• **GIVEN REQUEST A**: In the contrast passage, swap "logotypes" for "brand logos" and write out everything from "WCAG explicitly exempts" down to "AAA conformance claim.".

• **PASSAGE**:
The enhanced threshold for text 18pt or 14pt bold and above. Numerically equal to AA Normal — meaning that a color pair which barely passes AA for body text passes AAA for headings. Designers often pick a single 4.5:1 pair to use for both small body text (AA) and large headings (AAA) for a consistent feel.

Non-text UI elements

3 : 1

WCAG 2.1 added success criterion 1.4.11 Non-text Contrast: any UI component or graphical object that conveys information must have a 3:1 contrast against its surroundings. That covers active form-field borders, focus indicators, icons that are not purely decorative, charts and graphs, and the visual states (hover, pressed, disabled active) of interactive controls. Disabled controls are explicitly exempt.

Exempt cases

no minimum

WCAG explicitly exempts logotypes, decorative text that conveys no information, incidental text in photographs, and text inside disabled controls. You still should consider readability for those — but they do not count against an AA or AAA conformance claim.

WCAG 3 / APCA

in draft

A successor metric, the Accessible Perceptual Contrast Algorithm (APCA), is in draft for WCAG 3. APCA scores in Lc values (lightness contrast) on a perceptual scale rather than a physical luminance ratio, and accounts for font weight and size more directly. It is not yet a published standard — for legal compliance and audits in 2026 you should still target WCAG 2.1 / 2.2 AA. APCA is a useful second opinion for hard-to-judge dark-mode palettes.

Required contrast by element type

The threshold that applies depends on what the color is used for. The table below summarises the WCAG-required minimums by element type at the AA and AAA levels.

• **GIVEN REQUEST B**: Duplicate the entries word for word, from their start down through the line containing "road 3 (secondary): [(508,414),(424,511)]". Leave the pictures out.

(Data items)
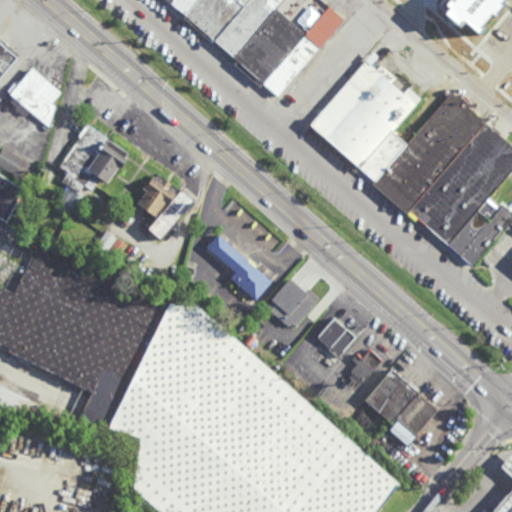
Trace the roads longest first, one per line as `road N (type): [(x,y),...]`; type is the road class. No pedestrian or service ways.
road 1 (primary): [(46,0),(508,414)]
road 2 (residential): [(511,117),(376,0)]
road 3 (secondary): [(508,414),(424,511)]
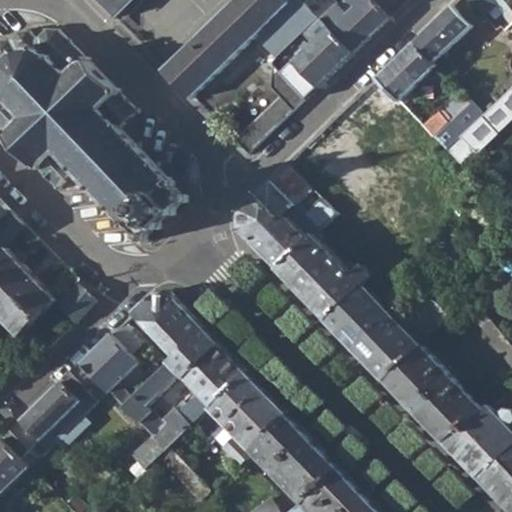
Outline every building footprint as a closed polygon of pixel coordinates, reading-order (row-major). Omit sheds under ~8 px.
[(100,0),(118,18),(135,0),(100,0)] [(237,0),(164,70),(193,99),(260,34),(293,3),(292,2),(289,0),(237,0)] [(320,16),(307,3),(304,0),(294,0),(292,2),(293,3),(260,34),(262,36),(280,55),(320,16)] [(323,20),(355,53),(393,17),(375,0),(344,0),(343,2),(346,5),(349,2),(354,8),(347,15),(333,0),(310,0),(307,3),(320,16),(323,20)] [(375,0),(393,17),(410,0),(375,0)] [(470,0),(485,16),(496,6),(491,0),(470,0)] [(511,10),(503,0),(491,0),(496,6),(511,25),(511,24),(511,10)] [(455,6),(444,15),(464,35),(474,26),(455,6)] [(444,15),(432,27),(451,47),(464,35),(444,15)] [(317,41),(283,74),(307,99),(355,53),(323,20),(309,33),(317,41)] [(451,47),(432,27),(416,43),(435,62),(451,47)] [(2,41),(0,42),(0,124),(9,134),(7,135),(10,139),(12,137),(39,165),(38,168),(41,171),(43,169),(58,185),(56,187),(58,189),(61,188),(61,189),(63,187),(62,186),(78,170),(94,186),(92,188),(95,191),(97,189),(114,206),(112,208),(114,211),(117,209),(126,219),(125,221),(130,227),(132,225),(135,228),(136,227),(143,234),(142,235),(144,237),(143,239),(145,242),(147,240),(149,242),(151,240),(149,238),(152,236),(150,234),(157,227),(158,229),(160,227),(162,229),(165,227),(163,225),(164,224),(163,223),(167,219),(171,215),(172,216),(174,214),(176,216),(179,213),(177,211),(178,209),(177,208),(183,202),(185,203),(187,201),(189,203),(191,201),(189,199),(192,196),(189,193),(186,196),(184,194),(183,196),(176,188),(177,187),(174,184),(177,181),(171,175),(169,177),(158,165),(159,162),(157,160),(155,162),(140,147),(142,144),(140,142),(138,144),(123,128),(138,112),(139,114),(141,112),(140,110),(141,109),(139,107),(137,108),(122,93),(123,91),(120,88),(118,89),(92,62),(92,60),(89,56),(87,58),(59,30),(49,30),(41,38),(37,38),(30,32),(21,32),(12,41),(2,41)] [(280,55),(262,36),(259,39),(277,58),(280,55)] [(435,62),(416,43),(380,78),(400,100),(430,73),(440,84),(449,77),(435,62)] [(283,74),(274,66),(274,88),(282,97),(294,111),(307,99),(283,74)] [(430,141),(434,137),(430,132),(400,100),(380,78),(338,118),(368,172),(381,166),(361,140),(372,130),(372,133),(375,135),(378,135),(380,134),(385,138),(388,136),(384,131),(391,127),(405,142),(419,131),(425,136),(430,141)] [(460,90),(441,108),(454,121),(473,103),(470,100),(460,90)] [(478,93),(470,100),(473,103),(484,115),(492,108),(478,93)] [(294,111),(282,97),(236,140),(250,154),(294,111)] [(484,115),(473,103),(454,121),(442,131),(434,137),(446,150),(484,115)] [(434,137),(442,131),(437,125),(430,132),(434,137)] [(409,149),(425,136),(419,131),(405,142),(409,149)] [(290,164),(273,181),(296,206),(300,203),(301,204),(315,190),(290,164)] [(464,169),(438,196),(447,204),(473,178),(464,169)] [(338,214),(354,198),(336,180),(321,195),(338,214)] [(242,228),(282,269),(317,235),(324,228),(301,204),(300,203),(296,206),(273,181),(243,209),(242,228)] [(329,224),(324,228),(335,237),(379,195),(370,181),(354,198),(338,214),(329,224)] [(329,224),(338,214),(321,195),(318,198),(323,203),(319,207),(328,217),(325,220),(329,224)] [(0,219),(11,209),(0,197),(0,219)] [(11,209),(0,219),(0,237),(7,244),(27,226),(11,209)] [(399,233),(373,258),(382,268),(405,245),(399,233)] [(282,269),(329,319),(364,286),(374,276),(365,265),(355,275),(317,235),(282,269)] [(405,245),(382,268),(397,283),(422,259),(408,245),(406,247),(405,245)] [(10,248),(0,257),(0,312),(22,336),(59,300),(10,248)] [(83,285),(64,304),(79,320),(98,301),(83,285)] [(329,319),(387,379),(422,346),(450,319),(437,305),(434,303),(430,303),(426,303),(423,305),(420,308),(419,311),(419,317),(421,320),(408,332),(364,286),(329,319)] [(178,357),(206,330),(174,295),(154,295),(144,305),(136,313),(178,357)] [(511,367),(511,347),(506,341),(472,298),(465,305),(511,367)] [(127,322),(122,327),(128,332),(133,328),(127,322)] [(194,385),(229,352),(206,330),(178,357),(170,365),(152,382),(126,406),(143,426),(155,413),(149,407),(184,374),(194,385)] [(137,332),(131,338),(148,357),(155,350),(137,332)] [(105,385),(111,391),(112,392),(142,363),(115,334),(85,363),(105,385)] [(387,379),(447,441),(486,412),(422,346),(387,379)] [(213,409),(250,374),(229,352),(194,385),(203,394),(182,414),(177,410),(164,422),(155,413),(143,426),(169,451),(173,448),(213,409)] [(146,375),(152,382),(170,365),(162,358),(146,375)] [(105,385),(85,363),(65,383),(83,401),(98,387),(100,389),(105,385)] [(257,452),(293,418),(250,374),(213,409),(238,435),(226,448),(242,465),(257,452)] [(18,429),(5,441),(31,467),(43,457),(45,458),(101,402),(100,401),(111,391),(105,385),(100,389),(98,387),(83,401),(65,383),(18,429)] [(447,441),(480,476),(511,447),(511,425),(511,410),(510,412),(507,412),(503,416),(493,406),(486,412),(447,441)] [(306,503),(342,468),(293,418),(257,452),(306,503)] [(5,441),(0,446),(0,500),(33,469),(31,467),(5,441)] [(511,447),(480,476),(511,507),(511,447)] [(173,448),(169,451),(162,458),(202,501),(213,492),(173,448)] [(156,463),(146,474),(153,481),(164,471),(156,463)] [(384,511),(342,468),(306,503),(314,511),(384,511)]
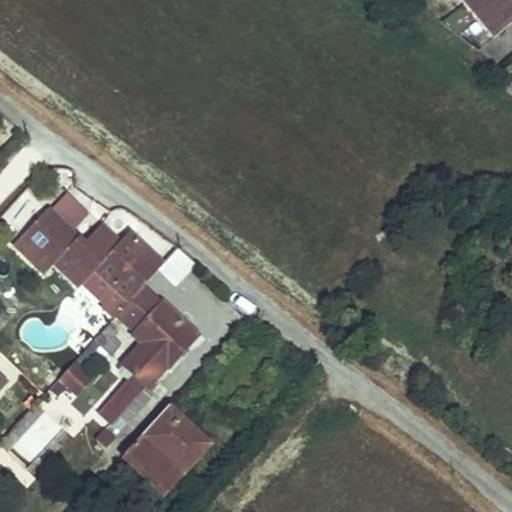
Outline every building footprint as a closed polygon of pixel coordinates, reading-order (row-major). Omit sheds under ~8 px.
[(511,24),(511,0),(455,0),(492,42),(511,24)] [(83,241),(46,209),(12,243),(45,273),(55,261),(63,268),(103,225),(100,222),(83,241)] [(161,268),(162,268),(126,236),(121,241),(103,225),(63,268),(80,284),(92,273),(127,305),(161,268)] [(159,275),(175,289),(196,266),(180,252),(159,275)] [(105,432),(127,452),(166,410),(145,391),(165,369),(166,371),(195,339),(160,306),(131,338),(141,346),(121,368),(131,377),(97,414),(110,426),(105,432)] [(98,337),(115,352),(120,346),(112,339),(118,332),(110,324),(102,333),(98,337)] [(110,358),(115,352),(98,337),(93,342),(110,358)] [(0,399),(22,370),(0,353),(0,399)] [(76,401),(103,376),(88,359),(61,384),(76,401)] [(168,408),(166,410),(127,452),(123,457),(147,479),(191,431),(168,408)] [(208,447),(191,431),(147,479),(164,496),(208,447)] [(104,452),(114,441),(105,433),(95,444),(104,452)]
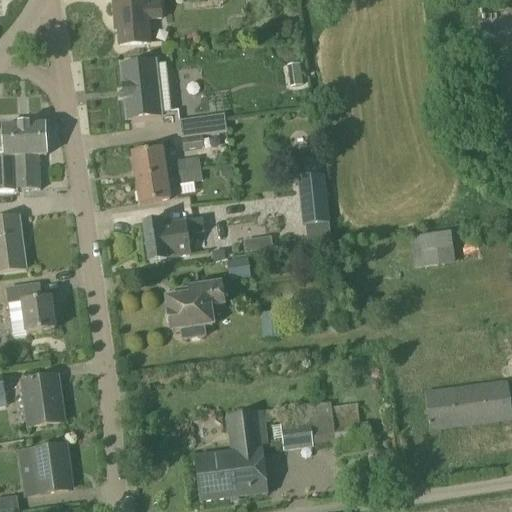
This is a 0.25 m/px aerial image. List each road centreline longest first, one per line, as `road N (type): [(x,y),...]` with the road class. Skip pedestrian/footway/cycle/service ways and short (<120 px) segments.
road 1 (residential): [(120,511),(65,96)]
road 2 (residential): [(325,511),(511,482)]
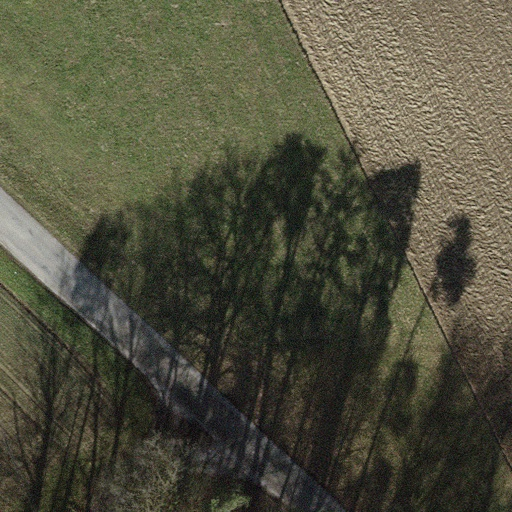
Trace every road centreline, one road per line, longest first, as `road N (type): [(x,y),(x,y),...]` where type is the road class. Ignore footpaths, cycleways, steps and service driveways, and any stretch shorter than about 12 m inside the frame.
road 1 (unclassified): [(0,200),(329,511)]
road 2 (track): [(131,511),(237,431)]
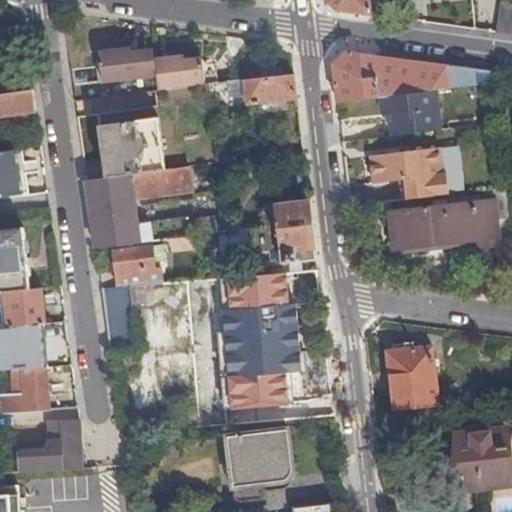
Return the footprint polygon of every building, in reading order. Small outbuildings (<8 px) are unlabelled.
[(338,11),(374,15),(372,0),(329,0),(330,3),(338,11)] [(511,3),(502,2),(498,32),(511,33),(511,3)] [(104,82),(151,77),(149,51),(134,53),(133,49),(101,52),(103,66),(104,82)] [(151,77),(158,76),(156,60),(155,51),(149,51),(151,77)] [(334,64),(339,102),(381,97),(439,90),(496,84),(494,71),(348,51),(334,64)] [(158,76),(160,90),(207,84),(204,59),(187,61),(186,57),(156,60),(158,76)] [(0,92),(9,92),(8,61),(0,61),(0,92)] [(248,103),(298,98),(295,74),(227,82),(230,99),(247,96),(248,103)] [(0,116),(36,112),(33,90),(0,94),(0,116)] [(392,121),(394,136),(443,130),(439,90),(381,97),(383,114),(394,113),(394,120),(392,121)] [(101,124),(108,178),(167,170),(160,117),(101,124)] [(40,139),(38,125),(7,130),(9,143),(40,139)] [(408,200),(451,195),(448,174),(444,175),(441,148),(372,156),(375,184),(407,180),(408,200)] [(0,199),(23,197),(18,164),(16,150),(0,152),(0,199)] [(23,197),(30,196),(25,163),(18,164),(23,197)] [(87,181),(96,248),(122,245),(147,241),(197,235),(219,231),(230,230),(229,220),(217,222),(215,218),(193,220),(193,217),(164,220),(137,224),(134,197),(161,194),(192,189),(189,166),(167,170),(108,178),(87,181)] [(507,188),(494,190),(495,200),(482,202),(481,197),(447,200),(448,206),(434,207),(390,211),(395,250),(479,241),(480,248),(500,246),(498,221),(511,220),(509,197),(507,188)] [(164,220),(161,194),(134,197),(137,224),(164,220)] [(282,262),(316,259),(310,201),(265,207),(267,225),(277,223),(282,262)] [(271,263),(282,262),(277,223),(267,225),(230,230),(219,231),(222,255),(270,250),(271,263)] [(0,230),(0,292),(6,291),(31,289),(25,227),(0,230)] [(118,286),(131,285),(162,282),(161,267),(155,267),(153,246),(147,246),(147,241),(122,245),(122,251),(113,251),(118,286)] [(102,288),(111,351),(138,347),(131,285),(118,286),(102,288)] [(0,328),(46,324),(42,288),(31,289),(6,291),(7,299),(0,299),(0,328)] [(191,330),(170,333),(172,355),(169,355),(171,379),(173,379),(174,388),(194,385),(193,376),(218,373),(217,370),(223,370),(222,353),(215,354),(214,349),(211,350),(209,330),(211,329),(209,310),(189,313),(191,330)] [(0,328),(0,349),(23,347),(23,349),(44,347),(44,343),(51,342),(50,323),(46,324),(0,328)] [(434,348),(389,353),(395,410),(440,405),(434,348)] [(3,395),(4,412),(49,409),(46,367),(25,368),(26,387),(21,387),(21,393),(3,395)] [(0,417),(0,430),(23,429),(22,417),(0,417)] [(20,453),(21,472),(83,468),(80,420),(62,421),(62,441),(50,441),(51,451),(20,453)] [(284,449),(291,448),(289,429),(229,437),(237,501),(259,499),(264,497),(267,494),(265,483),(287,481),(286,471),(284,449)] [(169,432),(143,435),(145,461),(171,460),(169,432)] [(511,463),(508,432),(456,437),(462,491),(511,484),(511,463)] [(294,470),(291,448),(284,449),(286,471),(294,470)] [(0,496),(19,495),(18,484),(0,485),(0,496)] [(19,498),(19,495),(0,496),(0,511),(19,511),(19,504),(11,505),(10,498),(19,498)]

• **WRITTEN ANSWER A**:
WCAG explicitly exempts brand logos, decorative text that conveys no information, incidental text in photographs, and text inside disabled controls. You still should consider readability for those — but they do not count against an AA or AAA conformance claim.

• **WRITTEN ANSWER B**:
Trace the roads longest first, one per line as `road N (type): [(x,y),...]`; type is the road class. No pedestrian or service ways.
road 1 (primary): [(46,0),(508,414)]
road 2 (residential): [(511,117),(376,0)]
road 3 (secondary): [(508,414),(424,511)]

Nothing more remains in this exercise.